La Littérature hongroise
Comme mentionné précédemment, Yvette Goldberger est également passionnée par les auteurs de littérature hongroise. Dans son ouvrage, plus de 70 livres sont mentionnés pour illustrer ses propos et nouer les différents thèmes. En effet, elle explique que certaines de ces œuvres sont particulièrement révélatrices lorsqu'interprétées d'un point de vue psychanalytique. Un exemple frappant est le récit Voyage autour de mon crâne de Frigyes Karinthy. Dans cet ouvrage, Karinthy relate un horrible cauchemar post-opératoire avec une ironie déstabilisante. Cette narration est pourtant symptomatique de la psyché et des mécanismes inconscients de l'auteur. Yvette Goldberger invente même un mot pour se référer à ce type d’écriture : pleurir, condensé entre pleurer et rire. Ce terme se renvoie à une émotion forte et profonde, allant au-delà de simplement pleurer.
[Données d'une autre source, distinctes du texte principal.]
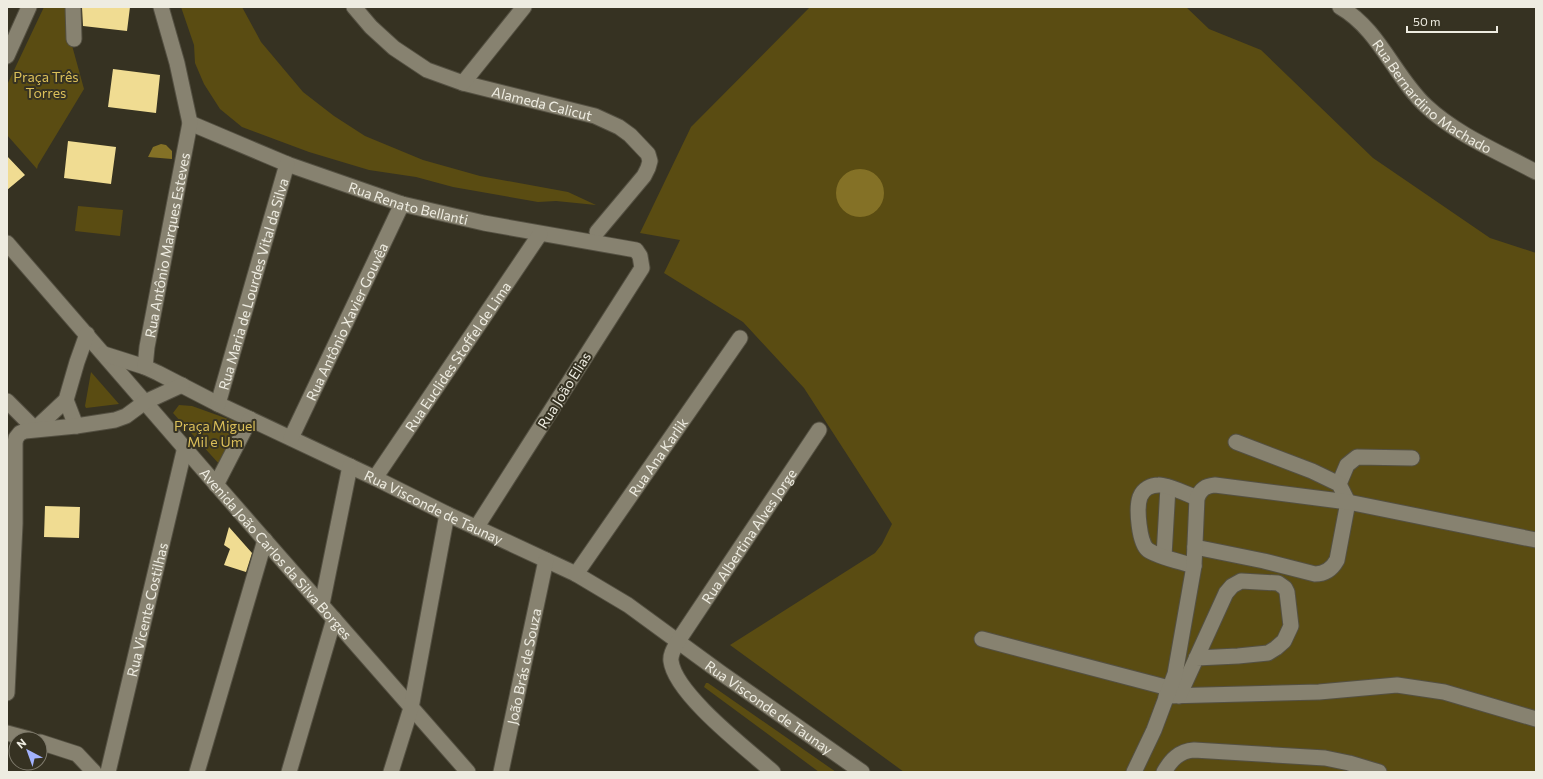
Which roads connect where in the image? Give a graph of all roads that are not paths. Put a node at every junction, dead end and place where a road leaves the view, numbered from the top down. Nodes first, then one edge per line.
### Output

Il traduit une certaine ambivalence d'émotion, une cohabitation entre la douleur et un « bonheur » paradoxal.

La Drôlerie
Yvette Goldberger conclut sa présentation avec un thème qui se différencie de l’humour classique ainsi que de l’humour noir et qu’elle considère comme un procédé narratif visant à déconcerter le lecteur. La drôlerie est en effet un procédé distinct puisqu’il n’arrive pas de manière impromptue dans la narration mais s’inscrit bien au contraire dans celle-ci et s’ancre au fil du développement. La drôlerie provoque par ailleurs le questionnement par son effet de déstabilisation quand l’humour, lui, produit un certain degré de satisfaction. Yvette Goldberger ajoute que cet effet de dérision est utilisé un bon nombre de fois par des auteurs hongrois, qui excellent dans ce domaine. Elle cite notamment Ádám Bodor et son œuvre Les oiseaux de Verhovina. Elle explique que lorsque cet auteur illustre des scènes effroyables il utilise davantage l’effet comique plutôt que le sentiment d’horreur afin de donner un caractère « normal » à ces situations pourtant abominables. Son écriture poétique et douce contraste avec les horreurs qu’il raconte. Cependant, Yvette Goldberger précise que la drôlerie est un humour particulier, pouvant mettre mal à l’aise, et provoquer un rire parfois « honteux ». Cet humour serait, selon certains critiques, propre aux écrivains hongrois et d’Europe de l’Est ayant connu le stalinisme et la dictature.
Yvette Goldberger nous a offert un livre étonnant et unique en son genre. Deuil à rebours éclaire d'une manière inédite les chemins méconnus de la psyché humaine et de son fonctionnement ambigu. Une œuvre nécessaire selon les mots de Guillaume Métayer, alliant avec adresse des thèmes déroutants.